Whirlwind of principles

The activity promoted in the III WFFM in Tunisia was the kick-start for the creation of the World Charter of Free Media. In Tunisia, the participants put forward the first ideas of the fundamental principles and rights to entitlement to be included in the document.

One of them is the recognition of the communication as a right and the recognition of pluralistic information as a basis for the formation of truly democratic societies and for a critical and independent public opinion. In the same vein, another right to entitlement in the Charter is the reaffirmation of social movements as essential informers to broaden the diversity of messages circulating within our civil society.

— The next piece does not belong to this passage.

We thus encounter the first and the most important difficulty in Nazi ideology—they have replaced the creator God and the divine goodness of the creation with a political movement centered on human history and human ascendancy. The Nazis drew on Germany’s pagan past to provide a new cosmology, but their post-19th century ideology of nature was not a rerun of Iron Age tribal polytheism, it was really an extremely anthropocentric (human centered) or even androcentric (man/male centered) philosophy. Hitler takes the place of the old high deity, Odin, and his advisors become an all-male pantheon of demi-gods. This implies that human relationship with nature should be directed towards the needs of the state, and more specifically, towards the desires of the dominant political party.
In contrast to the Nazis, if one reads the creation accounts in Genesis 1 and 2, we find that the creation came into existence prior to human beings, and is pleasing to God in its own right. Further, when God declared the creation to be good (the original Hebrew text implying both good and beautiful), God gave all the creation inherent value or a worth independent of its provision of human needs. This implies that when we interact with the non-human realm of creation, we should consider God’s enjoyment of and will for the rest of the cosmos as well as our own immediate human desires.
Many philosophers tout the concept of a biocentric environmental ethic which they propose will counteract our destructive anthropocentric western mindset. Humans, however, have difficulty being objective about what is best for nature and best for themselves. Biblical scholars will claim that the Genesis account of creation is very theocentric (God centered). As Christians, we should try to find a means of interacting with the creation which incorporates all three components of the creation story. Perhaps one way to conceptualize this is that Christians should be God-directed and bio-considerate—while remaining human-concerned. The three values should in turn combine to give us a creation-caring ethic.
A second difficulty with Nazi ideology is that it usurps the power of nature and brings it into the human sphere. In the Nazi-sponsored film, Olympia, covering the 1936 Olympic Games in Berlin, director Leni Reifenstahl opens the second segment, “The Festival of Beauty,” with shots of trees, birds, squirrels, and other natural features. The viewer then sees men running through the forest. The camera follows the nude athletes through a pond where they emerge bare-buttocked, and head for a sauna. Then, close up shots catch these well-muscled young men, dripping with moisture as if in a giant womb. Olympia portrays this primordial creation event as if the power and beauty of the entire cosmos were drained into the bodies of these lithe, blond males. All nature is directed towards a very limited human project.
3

Another issue mentioned in the debate was the importance of a democratic regulation to curb the concentration of media ownership and the development of public policies on communication with popular participation. It was also stressed the strategic aspect of universal access to new information and communication technologies, such as the Internet, which in a scenario of technological convergence, should remain free from purely economic interests. In the same way, it was reaffirmed the need to create an economic model for free media, independent from market powers and not dominated by audience dictatorship nor advertising.

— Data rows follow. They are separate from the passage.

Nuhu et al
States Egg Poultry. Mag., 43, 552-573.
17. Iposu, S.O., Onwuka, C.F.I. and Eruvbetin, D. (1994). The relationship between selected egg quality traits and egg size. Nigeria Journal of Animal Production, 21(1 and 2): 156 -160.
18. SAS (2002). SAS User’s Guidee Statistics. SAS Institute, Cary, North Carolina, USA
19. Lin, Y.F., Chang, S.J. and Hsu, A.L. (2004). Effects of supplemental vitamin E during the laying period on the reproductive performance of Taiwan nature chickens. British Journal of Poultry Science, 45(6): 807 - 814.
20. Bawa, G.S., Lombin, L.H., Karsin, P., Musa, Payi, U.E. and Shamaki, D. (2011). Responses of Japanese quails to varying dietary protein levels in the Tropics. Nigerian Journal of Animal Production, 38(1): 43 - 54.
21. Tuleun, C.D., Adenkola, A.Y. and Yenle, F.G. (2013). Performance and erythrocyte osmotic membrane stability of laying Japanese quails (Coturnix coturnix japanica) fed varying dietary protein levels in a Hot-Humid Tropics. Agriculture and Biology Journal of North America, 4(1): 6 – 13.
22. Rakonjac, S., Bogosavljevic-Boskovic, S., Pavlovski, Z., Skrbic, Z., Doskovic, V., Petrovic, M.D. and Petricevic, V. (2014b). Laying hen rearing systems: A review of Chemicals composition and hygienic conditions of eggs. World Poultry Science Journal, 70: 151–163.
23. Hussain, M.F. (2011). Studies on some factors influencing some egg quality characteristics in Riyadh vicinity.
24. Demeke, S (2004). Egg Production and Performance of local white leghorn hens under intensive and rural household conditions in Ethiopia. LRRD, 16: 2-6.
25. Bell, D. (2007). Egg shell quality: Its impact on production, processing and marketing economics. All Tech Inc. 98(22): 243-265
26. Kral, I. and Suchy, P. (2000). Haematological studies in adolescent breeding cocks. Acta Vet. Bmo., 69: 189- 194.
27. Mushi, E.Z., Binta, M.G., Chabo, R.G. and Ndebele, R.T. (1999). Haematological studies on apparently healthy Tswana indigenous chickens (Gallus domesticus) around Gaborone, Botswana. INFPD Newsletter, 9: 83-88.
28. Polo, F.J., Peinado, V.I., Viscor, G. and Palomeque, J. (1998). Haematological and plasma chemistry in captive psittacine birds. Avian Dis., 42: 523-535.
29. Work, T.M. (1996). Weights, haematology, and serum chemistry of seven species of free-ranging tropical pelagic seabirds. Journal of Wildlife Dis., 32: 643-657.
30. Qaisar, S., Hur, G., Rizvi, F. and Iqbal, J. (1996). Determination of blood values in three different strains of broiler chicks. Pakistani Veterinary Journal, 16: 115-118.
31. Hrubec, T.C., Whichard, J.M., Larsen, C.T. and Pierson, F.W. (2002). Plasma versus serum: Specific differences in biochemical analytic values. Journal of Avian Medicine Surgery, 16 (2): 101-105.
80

Faced with threats by political and economic authorities and with repression by authoritarian governments, the participants of the WFFM also stressed the need to ensure the protection of journalists, bloggers and popular communicators during the exercise of their activities. At the same time it was also highlighted the importance of media education and the decolonisation of knowledge production.

"At the same time, it will be a comprehensive and objective document; we will work on it during this year and it will be ratified at the next edition of the World Forum of Free Media, in 2012 ", explained Danielle Moreau, president of the French NGO Ritimo. In order to develop the first draft of the Charter, an international working group will be created, which will involve the participation of the Brazilian organisations Intervozes and Ciranda. In August, the first draft of the document will be placed on the Internet for public consultation in five languages, in order to receive any text contributions such addenda, modifications and deletions.

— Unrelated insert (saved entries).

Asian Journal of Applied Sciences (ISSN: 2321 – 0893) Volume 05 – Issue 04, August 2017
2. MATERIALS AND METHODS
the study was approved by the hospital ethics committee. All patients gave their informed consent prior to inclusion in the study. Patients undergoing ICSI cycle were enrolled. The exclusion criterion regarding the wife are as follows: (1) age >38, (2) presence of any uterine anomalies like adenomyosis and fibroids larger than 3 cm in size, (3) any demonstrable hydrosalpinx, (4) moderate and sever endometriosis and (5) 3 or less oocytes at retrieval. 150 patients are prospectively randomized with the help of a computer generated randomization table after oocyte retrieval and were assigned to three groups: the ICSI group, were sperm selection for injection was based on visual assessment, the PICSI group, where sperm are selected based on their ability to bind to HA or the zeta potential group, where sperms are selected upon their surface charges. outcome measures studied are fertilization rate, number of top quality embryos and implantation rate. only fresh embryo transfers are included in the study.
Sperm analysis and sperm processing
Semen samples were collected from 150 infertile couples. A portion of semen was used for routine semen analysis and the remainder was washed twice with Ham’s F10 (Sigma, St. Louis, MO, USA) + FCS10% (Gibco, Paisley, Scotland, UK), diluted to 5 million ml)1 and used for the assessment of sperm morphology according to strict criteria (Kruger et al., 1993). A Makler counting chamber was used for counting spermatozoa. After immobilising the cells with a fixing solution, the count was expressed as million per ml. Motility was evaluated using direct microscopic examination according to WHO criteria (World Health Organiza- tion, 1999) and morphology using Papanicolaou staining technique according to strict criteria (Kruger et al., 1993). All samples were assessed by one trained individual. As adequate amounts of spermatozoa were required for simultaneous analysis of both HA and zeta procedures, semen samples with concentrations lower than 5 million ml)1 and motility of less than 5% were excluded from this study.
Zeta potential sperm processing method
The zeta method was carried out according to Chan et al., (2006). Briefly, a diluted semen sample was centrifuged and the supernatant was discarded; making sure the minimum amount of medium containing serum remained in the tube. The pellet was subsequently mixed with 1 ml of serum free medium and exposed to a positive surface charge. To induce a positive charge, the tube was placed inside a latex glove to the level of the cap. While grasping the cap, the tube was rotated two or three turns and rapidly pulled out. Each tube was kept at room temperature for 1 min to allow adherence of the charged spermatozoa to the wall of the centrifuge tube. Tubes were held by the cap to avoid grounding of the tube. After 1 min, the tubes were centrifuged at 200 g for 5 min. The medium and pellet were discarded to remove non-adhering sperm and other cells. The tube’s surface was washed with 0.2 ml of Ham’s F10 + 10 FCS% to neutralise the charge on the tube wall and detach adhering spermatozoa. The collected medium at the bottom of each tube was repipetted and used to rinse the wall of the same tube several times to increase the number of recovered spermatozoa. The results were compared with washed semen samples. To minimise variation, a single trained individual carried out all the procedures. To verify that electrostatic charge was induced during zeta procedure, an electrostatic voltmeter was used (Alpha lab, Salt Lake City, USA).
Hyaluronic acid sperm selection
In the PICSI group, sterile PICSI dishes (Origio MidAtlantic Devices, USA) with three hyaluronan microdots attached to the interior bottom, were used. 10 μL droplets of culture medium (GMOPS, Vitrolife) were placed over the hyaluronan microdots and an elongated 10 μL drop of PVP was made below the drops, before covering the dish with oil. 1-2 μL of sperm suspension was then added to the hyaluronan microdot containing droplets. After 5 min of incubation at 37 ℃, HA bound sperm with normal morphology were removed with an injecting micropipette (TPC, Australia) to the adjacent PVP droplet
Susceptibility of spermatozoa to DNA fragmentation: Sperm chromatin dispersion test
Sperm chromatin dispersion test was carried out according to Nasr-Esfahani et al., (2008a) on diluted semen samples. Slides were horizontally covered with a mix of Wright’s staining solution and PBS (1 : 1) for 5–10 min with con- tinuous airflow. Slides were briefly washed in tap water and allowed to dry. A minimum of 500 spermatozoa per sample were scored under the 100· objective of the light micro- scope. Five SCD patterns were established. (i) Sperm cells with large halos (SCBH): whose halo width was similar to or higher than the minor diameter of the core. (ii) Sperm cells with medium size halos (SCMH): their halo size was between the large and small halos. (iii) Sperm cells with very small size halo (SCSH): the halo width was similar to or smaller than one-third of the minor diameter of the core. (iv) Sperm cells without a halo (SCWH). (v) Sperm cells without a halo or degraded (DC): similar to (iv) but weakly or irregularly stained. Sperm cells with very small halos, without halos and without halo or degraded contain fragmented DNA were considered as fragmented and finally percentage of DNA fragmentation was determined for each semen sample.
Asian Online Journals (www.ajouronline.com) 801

At the end of the year a new draft will be made available to collect initial adhesions, with a view to its launch in the first half of 2014. Next edition of the WFFM, in addition to launching the Charter, will have to discuss strategies for the appropriation of the document by free media’s social movements and actors, and for its use to defend the
right to communication in different countries, in conjunction with civil societies and governmental and multilateral agencies, like the United Nations Special Rapporteur on Freedom of Opinion and Expression.

Tunisia Declaration

Along with launching the creation process of the World Charter of Free Media, the organising committee of the III WFFM distributed this week the final declaration of Tunisia, adopted by the Convergence Assembly for the right to Communication of the World Social Forum 2013. The document points out - among other things - the importance of free media in the struggle for Tunisia’s social transformation and the
importance of community radios in the African countries to exercise their freedom of expression.